Education is a Marathon, Not a Sprint!

We live in a society where immediacy gets results. We want quick fixes, silver bullets, and mass appeal. If marketing campaigns aren’t working, we scrap them and start over wasting time and thousands of dollars. Disposable containers fill our garbage bins because we don’t have time to store it, clean it, or reuse it. All of these examples are evidence of a growing impatience with sustained activity. That attitude permeates all that we do, and even as homeschoolers or educators, we are subject to this flawed urgency. What we fail to remember is that education, of all types, takes patience, repetition, and sequential actions.

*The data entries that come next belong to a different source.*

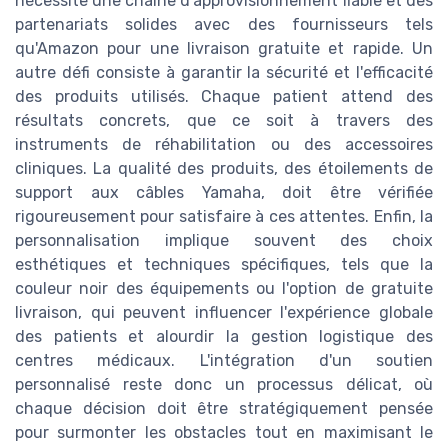
nécessite une chaîne d'approvisionnement fiable et des
partenariats solides avec des fournisseurs tels
qu'Amazon pour une livraison gratuite et rapide. Un
autre défi consiste à garantir la sécurité et l'efficacité
des produits utilisés. Chaque patient attend des
résultats concrets, que ce soit à travers des
instruments de réhabilitation ou des accessoires
cliniques. La qualité des produits, des étoilements de
support aux câbles Yamaha, doit être vérifiée
rigoureusement pour satisfaire à ces attentes. Enfin, la
personnalisation implique souvent des choix
esthétiques et techniques spécifiques, tels que la
couleur noir des équipements ou l'option de gratuite
livraison, qui peuvent influencer l'expérience globale
des patients et alourdir la gestion logistique des
centres médicaux. L'intégration d'un soutien
personnalisé reste donc un processus délicat, où
chaque décision doit être stratégiquement pensée
pour surmonter les obstacles tout en maximisant le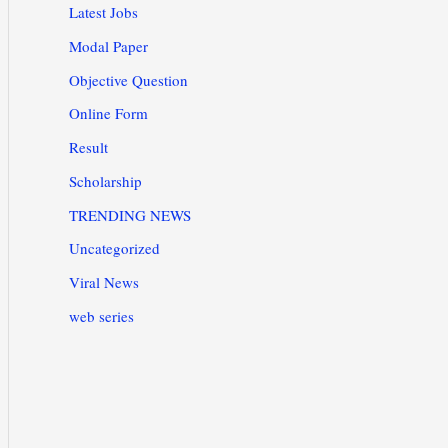
Latest Jobs
Modal Paper
Objective Question
Online Form
Result
Scholarship
TRENDING NEWS
Uncategorized
Viral News
web series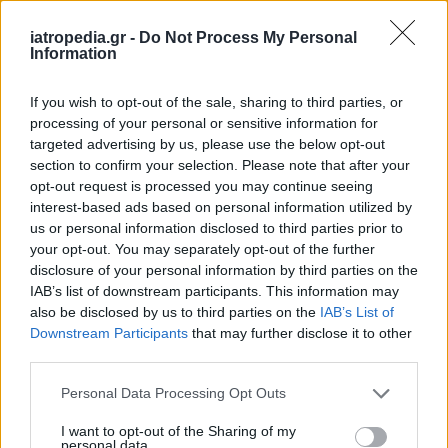
iatropedia.gr -
Do Not Process My Personal
Information
ΕΙΔΗΣΕΙΣ
06 Αυγούστου 2026
15:54
If you wish to opt-out of the sale, sharing to third parties, or
processing of your personal or sensitive information for
FDA: Ενέκρινε το πρώτο εμβόλιο mRNA κατά της
γρίπης – 26,6% υψηλότερη αποτελεσματικότητα
targeted advertising by us, please use the below opt-out
έναντι παλιού
section to confirm your selection. Please note that after your
opt-out request is processed you may continue seeing
interest-based ads based on personal information utilized by
us or personal information disclosed to third parties prior to
your opt-out. You may separately opt-out of the further
ΕΙΔΗΣΕΙΣ
06 Αυγούστου 2026
15:31
disclosure of your personal information by third parties on the
IAB’s list of downstream participants. This information may
Αντόνιο Μπαντέρας: «Το έμφραγμα ήταν το καλύτερο
also be disclosed by us to third parties on the
IAB’s List of
πράγμα που μου συνέβη στη ζωή μου»
Downstream Participants
that may further disclose it to other
third parties.
Personal Data Processing Opt Outs
I want to opt-out of the Sharing of my
personal data.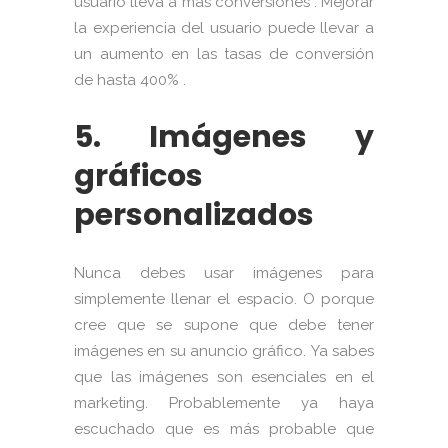
usuario lleva a más conversiones . Mejorar
la experiencia del usuario puede llevar a
un aumento en las tasas de conversión
de hasta 400% .
5. Imágenes y
gráficos
personalizados
Nunca debes usar imágenes para
simplemente llenar el espacio. O porque
cree que se supone que debe tener
imágenes en su anuncio gráfico. Ya sabes
que las imágenes son esenciales en el
marketing. Probablemente ya haya
escuchado que es más probable que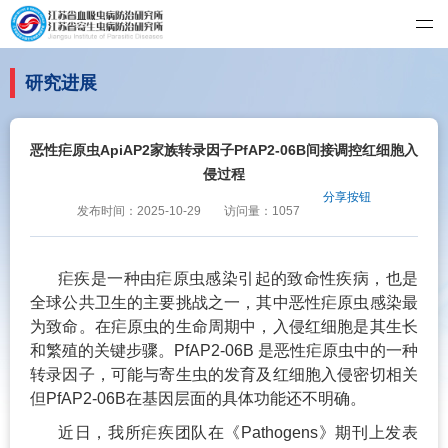
江苏省血吸虫病防治研究所、江苏省寄生虫病防治研究所 世界卫生组
研究进展
恶性疟原虫ApiAP2家族转录因子PfAP2-06B间接调控红细胞入
侵过程
分享按钮
发布时间：2025-10-29
访问量：1057
疟疾是一种由疟原虫感染引起的致命性疾病，也是
全球公共卫生的主要挑战之一，其中恶性疟原虫感染
最
为致命。在疟原虫的生命周期中，入侵红细胞是其生长
和繁殖的关键步骤。PfAP2-06B 是恶性疟原虫中的一种
转录因子，可能与寄生虫的发
育及红细胞入侵密切相关
但PfAP2-06B在基因层面的具体功能还不明确。
近日，我所疟疾团队在《Pathogens》期刊上发表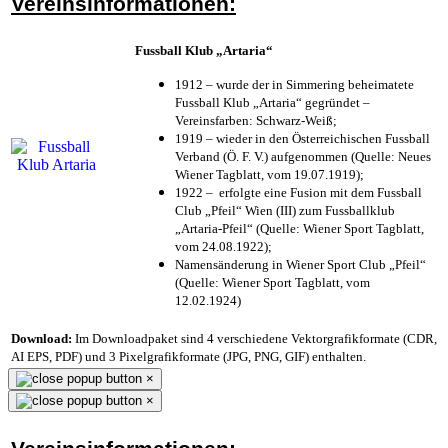
Vereinsinformationen:
Fussball Klub „Artaria“
1912 – wurde der in Simmering beheimatete
Fussball Klub „Artaria“ gegründet –
Vereinsfarben: Schwarz-Weiß;
1919 – wieder in den Österreichischen Fussball
Verband (Ö. F. V.) aufgenommen (Quelle: Neues
Wiener Tagblatt, vom 19.07.1919);
1922 – erfolgte eine Fusion mit dem Fussball
Club „Pfeil“ Wien (III) zum Fussballklub
„Artaria-Pfeil“ (Quelle: Wiener Sport Tagblatt,
vom 24.08.1922);
Namensänderung in Wiener Sport Club „Pfeil“
(Quelle: Wiener Sport Tagblatt, vom
12.02.1924)
Download:
Im Downloadpaket sind 4 verschiedene Vektorgrafikformate (CDR,
AI EPS, PDF) und 3 Pixelgrafikformate (JPG, PNG, GIF) enthalten.
×
×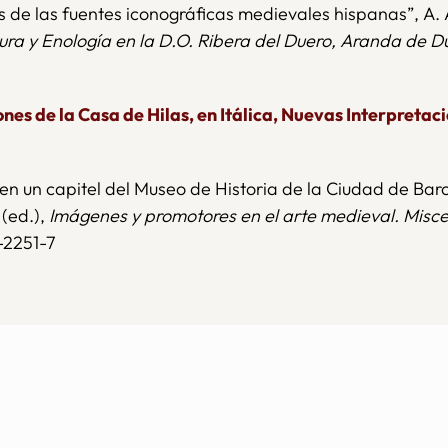
vés de las fuentes iconográficas medievales hispanas”, A.
tura y Enología en la D.O. Ribera del Duero, Aranda de D
ones de la Casa de Hilas, en Itálica, Nuevas Interpretac
en un capitel del Museo de Historia de la Ciudad de Bar
 (ed.),
Imágenes y promotores en el arte medieval. Misc
0-2251-7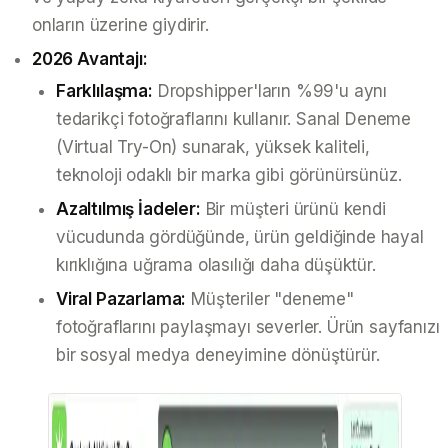
onların üzerine giydirir.
2026 Avantajı:
Farklılaşma:
Dropshipper'ların %99'u aynı
tedarikçi fotoğraflarını kullanır. Sanal Deneme
(Virtual Try-On) sunarak, yüksek kaliteli,
teknoloji odaklı bir marka gibi görünürsünüz.
Azaltılmış İadeler:
Bir müşteri ürünü kendi
vücudunda gördüğünde, ürün geldiğinde hayal
kırıklığına uğrama olasılığı daha düşüktür.
Viral Pazarlama:
Müşteriler "deneme"
fotoğraflarını paylaşmayı severler. Ürün sayfanızı
bir sosyal medya deneyimine dönüştürür.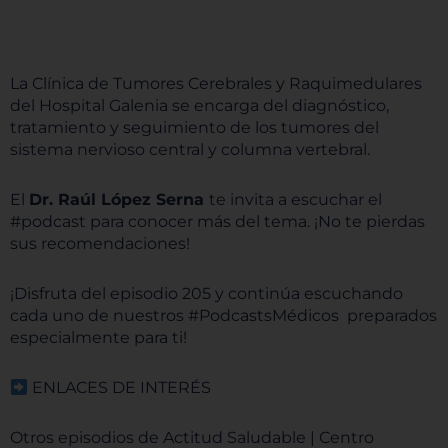
La Clínica de Tumores Cerebrales y Raquimedulares
del Hospital Galenia se encarga del diagnóstico,
tratamiento y seguimiento de los tumores del
sistema nervioso central y columna vertebral.
El
Dr. Raúl López Serna
te invita a escuchar el
#podcast para conocer más del tema. ¡No te pierdas
sus recomendaciones!
¡Disfruta del episodio 205 y continúa escuchando
cada uno de nuestros #PodcastsMédicos preparados
especialmente para ti!
ENLACES DE INTERÉS
Otros episodios de Actitud Saludable | Centro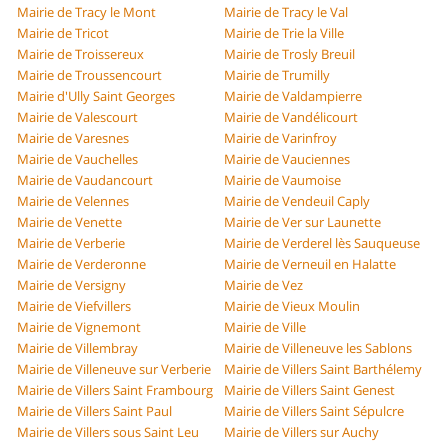
Mairie de Tracy le Mont
Mairie de Tracy le Val
Mairie de Tricot
Mairie de Trie la Ville
Mairie de Troissereux
Mairie de Trosly Breuil
Mairie de Troussencourt
Mairie de Trumilly
Mairie d'Ully Saint Georges
Mairie de Valdampierre
Mairie de Valescourt
Mairie de Vandélicourt
Mairie de Varesnes
Mairie de Varinfroy
Mairie de Vauchelles
Mairie de Vauciennes
Mairie de Vaudancourt
Mairie de Vaumoise
Mairie de Velennes
Mairie de Vendeuil Caply
Mairie de Venette
Mairie de Ver sur Launette
Mairie de Verberie
Mairie de Verderel lès Sauqueuse
Mairie de Verderonne
Mairie de Verneuil en Halatte
Mairie de Versigny
Mairie de Vez
Mairie de Viefvillers
Mairie de Vieux Moulin
Mairie de Vignemont
Mairie de Ville
Mairie de Villembray
Mairie de Villeneuve les Sablons
Mairie de Villeneuve sur Verberie
Mairie de Villers Saint Barthélemy
Mairie de Villers Saint Frambourg
Mairie de Villers Saint Genest
Mairie de Villers Saint Paul
Mairie de Villers Saint Sépulcre
Mairie de Villers sous Saint Leu
Mairie de Villers sur Auchy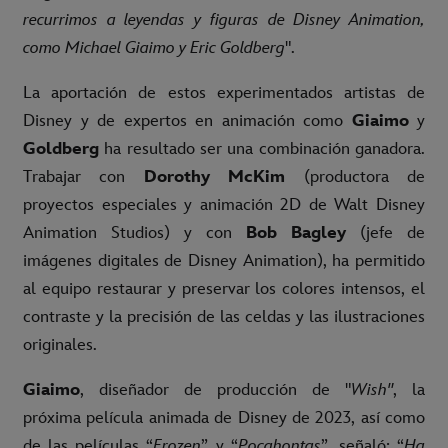
recurrimos a leyendas y figuras de Disney Animation,
como Michael Giaimo y Eric Goldberg
".
La aportación de estos experimentados artistas de
Disney y de expertos en animación como
Giaimo
y
Goldberg
ha resultado ser una combinación ganadora.
Trabajar con
Dorothy McKim
(productora de
proyectos especiales y animación 2D de Walt Disney
Animation Studios) y con
Bob Bagley
(jefe de
imágenes digitales de Disney Animation), ha permitido
al equipo restaurar y preservar los colores intensos, el
contraste y la precisión de las celdas y las ilustraciones
originales.
Giaimo
, diseñador de producción de "
Wish"
, la
próxima película animada de Disney de 2023, así como
de las películas “
Frozen
” y “
Pocahontas
”, señaló: “
Ha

Like a race, we must remember that education is a marathon. For marathons, there is much training that the runner goes through, and they have to build an endurance that overcomes distance, fatigue, weather conditions, potholes, and fellow runners. Sprint runners don’t have this same level of endurance, and they cannot sustain their skill very far. In the same way, our job as educators is to teach our students the skills that will take them the distance, the skills that they can use in learning and mastering the material at hand, no matter how they encounter it and from whom they receive it. Students need to be aware of other students around them and how they can benefit from cooperative learning in some cases – learning from the educators and fellow students in their midst, not as competitors, but as pace setters and coaches.

Quick fixes to the educational system have only proven to be gimmicky at best. There may have been some spurts of progress, but foundationally, there is no replacement for learning how to learn, how to understand information, and how to manage it in order to apply it later. Many of our schools are struggling with getting information out so rapidly that they are skipping the steps of allowing the learning to happen. New programs replace old ones before the old ones have had a chance to take root.

If you are an educator, I challenge you to step back and think about the education you received. What was different about the programs from which you learned? Was there more emphasis placed on the basics of learning rather than a fad or trend? I can honestly say that in my case, I had a very good public school education with strong teachers who shaped my learning process and equipped me with learning tools, much like a marathon coach. I didn’t learn everything along the way, but not because my teachers didn’t try. What I did learn, however, was how to manage learning systems and techniques. That gave me the tools I needed to learn along the way, even as a marathon runner must make adjustments in the terrain as he encounters the unexpected.

If you are an educator, be the marathon trainer, not the sprint trainer. The long term benefits for your students and those with whom they interact will be well worth the intensity of the training.